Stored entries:
━━━
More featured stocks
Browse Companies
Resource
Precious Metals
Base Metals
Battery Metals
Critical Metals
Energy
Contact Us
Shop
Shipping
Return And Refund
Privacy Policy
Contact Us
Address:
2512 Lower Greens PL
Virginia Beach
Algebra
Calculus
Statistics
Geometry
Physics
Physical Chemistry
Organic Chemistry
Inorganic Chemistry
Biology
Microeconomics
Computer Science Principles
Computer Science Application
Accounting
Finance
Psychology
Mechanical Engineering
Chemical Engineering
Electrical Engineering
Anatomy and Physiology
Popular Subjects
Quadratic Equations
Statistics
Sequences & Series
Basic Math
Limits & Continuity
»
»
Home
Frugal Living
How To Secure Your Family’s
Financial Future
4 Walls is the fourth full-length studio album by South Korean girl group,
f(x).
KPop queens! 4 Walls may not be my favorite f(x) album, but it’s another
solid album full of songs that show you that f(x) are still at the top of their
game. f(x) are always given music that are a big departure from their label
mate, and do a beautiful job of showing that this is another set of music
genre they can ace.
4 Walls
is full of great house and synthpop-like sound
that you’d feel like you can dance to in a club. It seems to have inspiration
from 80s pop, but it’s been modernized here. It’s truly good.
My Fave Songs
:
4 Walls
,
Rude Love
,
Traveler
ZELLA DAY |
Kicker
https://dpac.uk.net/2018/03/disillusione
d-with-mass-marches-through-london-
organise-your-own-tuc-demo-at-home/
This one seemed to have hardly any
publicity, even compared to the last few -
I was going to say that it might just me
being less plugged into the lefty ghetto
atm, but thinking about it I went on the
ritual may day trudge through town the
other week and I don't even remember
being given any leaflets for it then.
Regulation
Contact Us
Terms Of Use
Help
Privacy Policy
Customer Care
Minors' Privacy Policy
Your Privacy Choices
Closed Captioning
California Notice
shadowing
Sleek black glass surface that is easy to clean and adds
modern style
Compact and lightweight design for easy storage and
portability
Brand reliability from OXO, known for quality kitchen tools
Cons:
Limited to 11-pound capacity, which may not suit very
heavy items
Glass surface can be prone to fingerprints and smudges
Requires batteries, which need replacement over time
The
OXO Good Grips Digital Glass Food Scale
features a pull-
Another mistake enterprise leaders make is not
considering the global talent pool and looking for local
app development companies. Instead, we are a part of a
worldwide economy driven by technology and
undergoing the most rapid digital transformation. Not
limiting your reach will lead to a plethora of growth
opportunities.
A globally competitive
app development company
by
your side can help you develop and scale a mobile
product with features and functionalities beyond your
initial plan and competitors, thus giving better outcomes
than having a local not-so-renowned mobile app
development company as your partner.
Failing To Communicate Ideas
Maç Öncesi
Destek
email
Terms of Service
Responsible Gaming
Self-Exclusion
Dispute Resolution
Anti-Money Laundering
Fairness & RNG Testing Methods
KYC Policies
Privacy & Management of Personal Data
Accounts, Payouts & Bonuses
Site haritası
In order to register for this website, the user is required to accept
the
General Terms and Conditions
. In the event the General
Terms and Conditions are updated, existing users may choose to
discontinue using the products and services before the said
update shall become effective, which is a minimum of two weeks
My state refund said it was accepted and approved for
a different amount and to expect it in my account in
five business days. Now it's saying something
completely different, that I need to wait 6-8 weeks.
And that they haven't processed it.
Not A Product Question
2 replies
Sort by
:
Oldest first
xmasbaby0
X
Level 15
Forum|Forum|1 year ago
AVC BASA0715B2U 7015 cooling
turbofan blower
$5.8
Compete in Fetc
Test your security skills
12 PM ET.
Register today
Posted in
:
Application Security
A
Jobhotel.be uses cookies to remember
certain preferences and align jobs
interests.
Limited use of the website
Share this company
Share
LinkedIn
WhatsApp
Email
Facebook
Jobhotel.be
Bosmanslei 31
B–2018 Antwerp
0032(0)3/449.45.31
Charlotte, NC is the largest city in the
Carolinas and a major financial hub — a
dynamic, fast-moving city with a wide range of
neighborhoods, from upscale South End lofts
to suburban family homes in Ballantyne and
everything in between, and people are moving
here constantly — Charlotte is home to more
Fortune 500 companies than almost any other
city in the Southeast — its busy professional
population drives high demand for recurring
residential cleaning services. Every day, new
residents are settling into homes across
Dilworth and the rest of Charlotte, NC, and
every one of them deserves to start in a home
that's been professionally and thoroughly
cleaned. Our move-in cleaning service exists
━━━
What is being asked | Which lines in the records above contain the word "music"? Return each of them.

Written solution |
game. f(x) are always given music that are a big departure from their label
mate, and do a beautiful job of showing that this is another set of music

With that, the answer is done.